> Task prompt: Render every line of the rows below as a JSON list of strings, one string per line. Leave out blank lines.

Spatial layout data:
══════════
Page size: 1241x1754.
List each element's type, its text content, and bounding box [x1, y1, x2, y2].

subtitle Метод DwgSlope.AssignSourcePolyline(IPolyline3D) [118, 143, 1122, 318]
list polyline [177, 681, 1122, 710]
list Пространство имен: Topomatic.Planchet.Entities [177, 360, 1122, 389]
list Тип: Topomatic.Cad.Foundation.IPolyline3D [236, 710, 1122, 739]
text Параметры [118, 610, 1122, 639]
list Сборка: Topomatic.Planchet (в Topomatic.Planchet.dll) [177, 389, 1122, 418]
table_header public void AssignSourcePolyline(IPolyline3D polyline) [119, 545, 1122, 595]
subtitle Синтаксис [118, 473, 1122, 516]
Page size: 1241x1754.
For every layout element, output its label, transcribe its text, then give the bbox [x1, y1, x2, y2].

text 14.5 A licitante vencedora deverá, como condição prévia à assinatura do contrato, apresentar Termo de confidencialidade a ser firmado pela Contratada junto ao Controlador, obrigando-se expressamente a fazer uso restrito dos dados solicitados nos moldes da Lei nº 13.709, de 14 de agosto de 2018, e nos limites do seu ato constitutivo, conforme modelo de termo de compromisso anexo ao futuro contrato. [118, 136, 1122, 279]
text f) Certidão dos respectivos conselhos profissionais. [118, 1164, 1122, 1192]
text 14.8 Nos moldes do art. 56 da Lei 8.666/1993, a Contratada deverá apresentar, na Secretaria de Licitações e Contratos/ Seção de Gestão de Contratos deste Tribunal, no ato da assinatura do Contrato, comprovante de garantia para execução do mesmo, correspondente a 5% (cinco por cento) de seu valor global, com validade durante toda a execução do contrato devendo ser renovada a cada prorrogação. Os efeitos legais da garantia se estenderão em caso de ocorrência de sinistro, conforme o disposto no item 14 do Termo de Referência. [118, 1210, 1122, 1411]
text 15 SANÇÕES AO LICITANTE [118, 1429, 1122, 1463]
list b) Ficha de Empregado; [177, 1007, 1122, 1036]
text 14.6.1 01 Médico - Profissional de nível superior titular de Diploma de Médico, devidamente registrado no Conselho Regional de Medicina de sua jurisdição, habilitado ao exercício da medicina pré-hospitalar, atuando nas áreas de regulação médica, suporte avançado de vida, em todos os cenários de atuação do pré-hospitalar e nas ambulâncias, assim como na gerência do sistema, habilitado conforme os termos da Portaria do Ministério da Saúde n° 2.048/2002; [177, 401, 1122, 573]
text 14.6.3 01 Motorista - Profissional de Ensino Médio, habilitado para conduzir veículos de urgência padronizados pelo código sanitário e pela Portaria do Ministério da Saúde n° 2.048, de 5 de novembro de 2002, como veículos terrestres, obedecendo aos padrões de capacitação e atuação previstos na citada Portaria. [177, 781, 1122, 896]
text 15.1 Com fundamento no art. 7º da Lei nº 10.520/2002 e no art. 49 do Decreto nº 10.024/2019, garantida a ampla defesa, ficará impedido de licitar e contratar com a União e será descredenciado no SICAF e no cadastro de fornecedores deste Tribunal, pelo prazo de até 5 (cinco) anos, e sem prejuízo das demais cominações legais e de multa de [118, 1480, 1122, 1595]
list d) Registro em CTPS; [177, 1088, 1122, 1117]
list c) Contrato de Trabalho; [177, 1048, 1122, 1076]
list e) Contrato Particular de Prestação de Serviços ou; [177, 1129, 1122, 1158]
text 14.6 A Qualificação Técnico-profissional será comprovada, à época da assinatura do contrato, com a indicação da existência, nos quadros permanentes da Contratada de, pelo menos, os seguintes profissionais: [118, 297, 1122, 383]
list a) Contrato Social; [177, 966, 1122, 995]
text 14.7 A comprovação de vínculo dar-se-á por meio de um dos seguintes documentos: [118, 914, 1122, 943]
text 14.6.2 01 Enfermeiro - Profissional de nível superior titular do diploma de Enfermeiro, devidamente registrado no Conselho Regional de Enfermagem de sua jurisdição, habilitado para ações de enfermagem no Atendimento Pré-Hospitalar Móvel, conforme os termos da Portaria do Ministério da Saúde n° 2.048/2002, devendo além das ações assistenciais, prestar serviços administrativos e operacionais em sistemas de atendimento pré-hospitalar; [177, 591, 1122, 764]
══════════
> Exercise response:
[
  "Page size: 1241x1754.",
  "List each element's type, its text content, and bounding box [x1, y1, x2, y2].",
  "subtitle Метод DwgSlope.AssignSourcePolyline(IPolyline3D) [118, 143, 1122, 318]",
  "list polyline [177, 681, 1122, 710]",
  "list Пространство имен: Topomatic.Planchet.Entities [177, 360, 1122, 389]",
  "list Тип: Topomatic.Cad.Foundation.IPolyline3D [236, 710, 1122, 739]",
  "text Параметры [118, 610, 1122, 639]",
  "list Сборка: Topomatic.Planchet (в Topomatic.Planchet.dll) [177, 389, 1122, 418]",
  "table_header public void AssignSourcePolyline(IPolyline3D polyline) [119, 545, 1122, 595]",
  "subtitle Синтаксис [118, 473, 1122, 516]",
  "Page size: 1241x1754.",
  "For every layout element, output its label, transcribe its text, then give the bbox [x1, y1, x2, y2].",
  "text 14.5 A licitante vencedora deverá, como condição prévia à assinatura do contrato, apresentar Termo de confidencialidade a ser firmado pela Contratada junto ao Controlador, obrigando-se expressamente a fazer uso restrito dos dados solicitados nos moldes da Lei nº 13.709, de 14 de agosto de 2018, e nos limites do seu ato constitutivo, conforme modelo de termo de compromisso anexo ao futuro contrato. [118, 136, 1122, 279]",
  "text f) Certidão dos respectivos conselhos profissionais. [118, 1164, 1122, 1192]",
  "text 14.8 Nos moldes do art. 56 da Lei 8.666/1993, a Contratada deverá apresentar, na Secretaria de Licitações e Contratos/ Seção de Gestão de Contratos deste Tribunal, no ato da assinatura do Contrato, comprovante de garantia para execução do mesmo, correspondente a 5% (cinco por cento) de seu valor global, com validade durante toda a execução do contrato devendo ser renovada a cada prorrogação. Os efeitos legais da garantia se estenderão em caso de ocorrência de sinistro, conforme o disposto no item 14 do Termo de Referência. [118, 1210, 1122, 1411]",
  "text 15 SANÇÕES AO LICITANTE [118, 1429, 1122, 1463]",
  "list b) Ficha de Empregado; [177, 1007, 1122, 1036]",
  "text 14.6.1 01 Médico - Profissional de nível superior titular de Diploma de Médico, devidamente registrado no Conselho Regional de Medicina de sua jurisdição, habilitado ao exercício da medicina pré-hospitalar, atuando nas áreas de regulação médica, suporte avançado de vida, em todos os cenários de atuação do pré-hospitalar e nas ambulâncias, assim como na gerência do sistema, habilitado conforme os termos da Portaria do Ministério da Saúde n° 2.048/2002; [177, 401, 1122, 573]",
  "text 14.6.3 01 Motorista - Profissional de Ensino Médio, habilitado para conduzir veículos de urgência padronizados pelo código sanitário e pela Portaria do Ministério da Saúde n° 2.048, de 5 de novembro de 2002, como veículos terrestres, obedecendo aos padrões de capacitação e atuação previstos na citada Portaria. [177, 781, 1122, 896]",
  "text 15.1 Com fundamento no art. 7º da Lei nº 10.520/2002 e no art. 49 do Decreto nº 10.024/2019, garantida a ampla defesa, ficará impedido de licitar e contratar com a União e será descredenciado no SICAF e no cadastro de fornecedores deste Tribunal, pelo prazo de até 5 (cinco) anos, e sem prejuízo das demais cominações legais e de multa de [118, 1480, 1122, 1595]",
  "list d) Registro em CTPS; [177, 1088, 1122, 1117]",
  "list c) Contrato de Trabalho; [177, 1048, 1122, 1076]",
  "list e) Contrato Particular de Prestação de Serviços ou; [177, 1129, 1122, 1158]",
  "text 14.6 A Qualificação Técnico-profissional será comprovada, à época da assinatura do contrato, com a indicação da existência, nos quadros permanentes da Contratada de, pelo menos, os seguintes profissionais: [118, 297, 1122, 383]",
  "list a) Contrato Social; [177, 966, 1122, 995]",
  "text 14.7 A comprovação de vínculo dar-se-á por meio de um dos seguintes documentos: [118, 914, 1122, 943]",
  "text 14.6.2 01 Enfermeiro - Profissional de nível superior titular do diploma de Enfermeiro, devidamente registrado no Conselho Regional de Enfermagem de sua jurisdição, habilitado para ações de enfermagem no Atendimento Pré-Hospitalar Móvel, conforme os termos da Portaria do Ministério da Saúde n° 2.048/2002, devendo além das ações assistenciais, prestar serviços administrativos e operacionais em sistemas de atendimento pré-hospitalar; [177, 591, 1122, 764]"
]